Since we are using stock returns, the values will always range from negative to positive, and the full range is of interest to us. Therefore, we will use a diverging color palette. type="div"
tells scale_fill_distiller
that we want a color palette that ranges from a dark shade of one color to a dark shade of another - in other words, a diverging palette. As you can see in the calendar heatmap, darker blue represents greater positive daily returns, whereas darker red represents greater negative returns.
palette=7
is the red to blue palette, which is appropriate here since negative returns are typically seen as bad, and positive good (a red to green may have been more appropriate considering this)
na='white'
tells scale_fill_distiller to fill with white any days with NA values. This will be the first value (January 2) since an NA was introduced when we calculated returns (the first date has no prior date to substract the price from).
limits=c(-.055, .055)
sets the boundaries of the color range.

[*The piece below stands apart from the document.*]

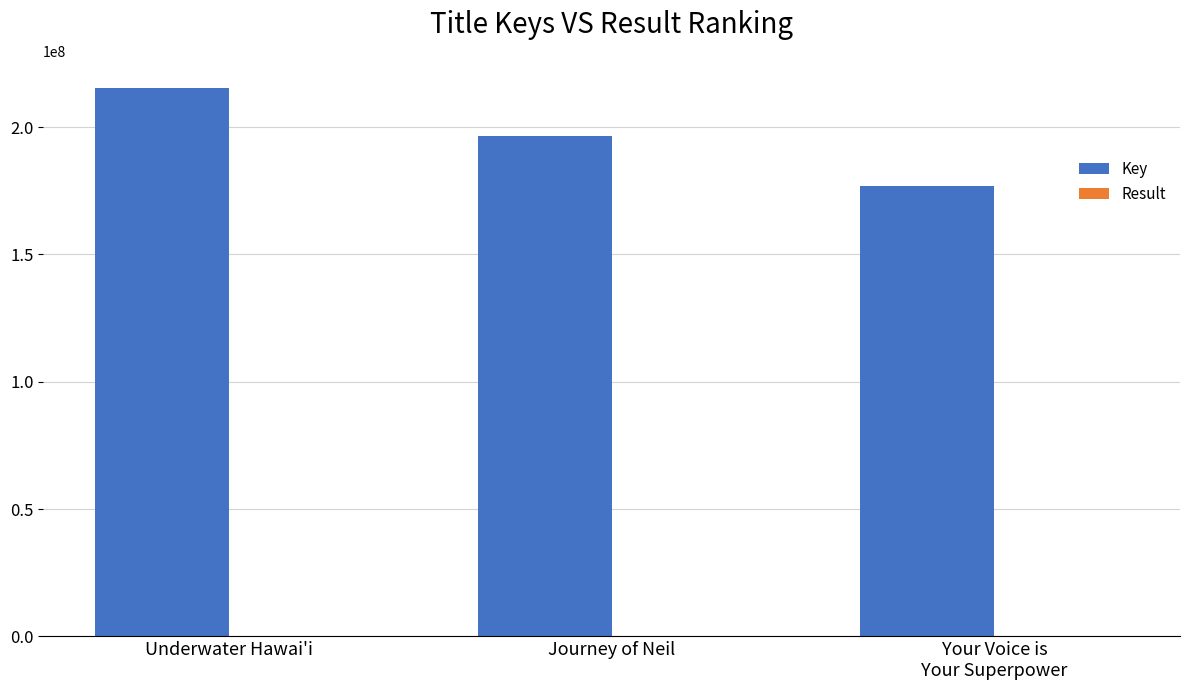

What is the total value across all series at Journey of Neil?

196363392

Since all values of returns fall within this range, and we want 0 to be white, I’ve set this manually.
labels=percent
uses the percent
function from the scales
package to convert the returns to percent format on the legend.
direction=1
indicates the direction of the colors. direction=-1
would run from blue to red
facet_grid
The facet_grid
function, in ggplot, is what splits the figure up into two year rows and 12 month columns: year~month
.
scales="free"
allows each month section to show only the week numbers that are present for that month, and not the full 52 of the year repeated for each month.
Summary
We now have a calendar heatmap of daily stock returns for the SPY ETF across 2018 and 2019. We can easily see that no weekday patterns are present, that there was a high degree of volatility from October through early January, and that February 5 and 8 were brutal days for this ETF (and the market in general since it tracks the S&P 500).

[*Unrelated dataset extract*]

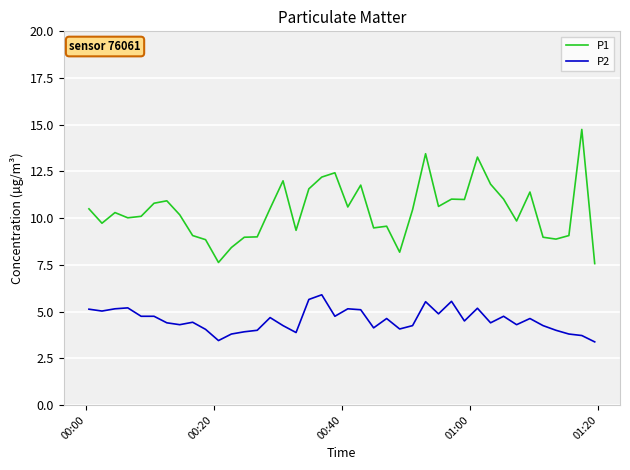

Is this an area chart (filled region under the line)?

No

Calendar heatmaps can be a great way of displaying your data if you want others to be able to easily note precise values at the day level as well as to detect patterns across the week, month, and year in a timeseries. With the flexibility of ggplot and other tidyverse packages, this can be applied to a wide variety of data sets, addressing many different goals.
The code:
library(tidyverse)
library(lubridate)
library(quantmod)
library(scales)
library(zoo)
library(kableExtra)
stock_xts <- getSymbols("SPY", auto.assign = FALSE, from="2018-01-01")
stock_df <- fortify.zoo(stock_xts)
stock_df %>%
mutate(year = year(Index),
month = month(Index, label = TRUE),
wkday = fct_relevel(wday(Index, label=TRUE),
c("Mon", "Tue","Wed","Thu","Fri","Sat","Sun")
),
day = day(Index),
wk = format(Index, "%W"),
returns = (.[[5]] - lag(.[[5]]))/lag(.[[5]])) %>%
select(year, month, wkday, day, wk, returns) %>%
ggplot(aes(wk, wkday, fill=returns)) +
geom_tile(color='black') +
geom_text(aes(label=day), size=3) +
labs(x='',
y='',
title="SPY") +
scale_fill_distiller(type="div"
,palette=7
,na.value = 'white'
,limits=c(-.055, .055)
,labels = percent
,direction=1
) +
theme(panel.background = element_blank(),
axis.ticks = element_blank(),
axis.text.x = element_blank(),
strip.background = element_rect("grey92")
) +
facet_grid(year~month, scales="free", space="free")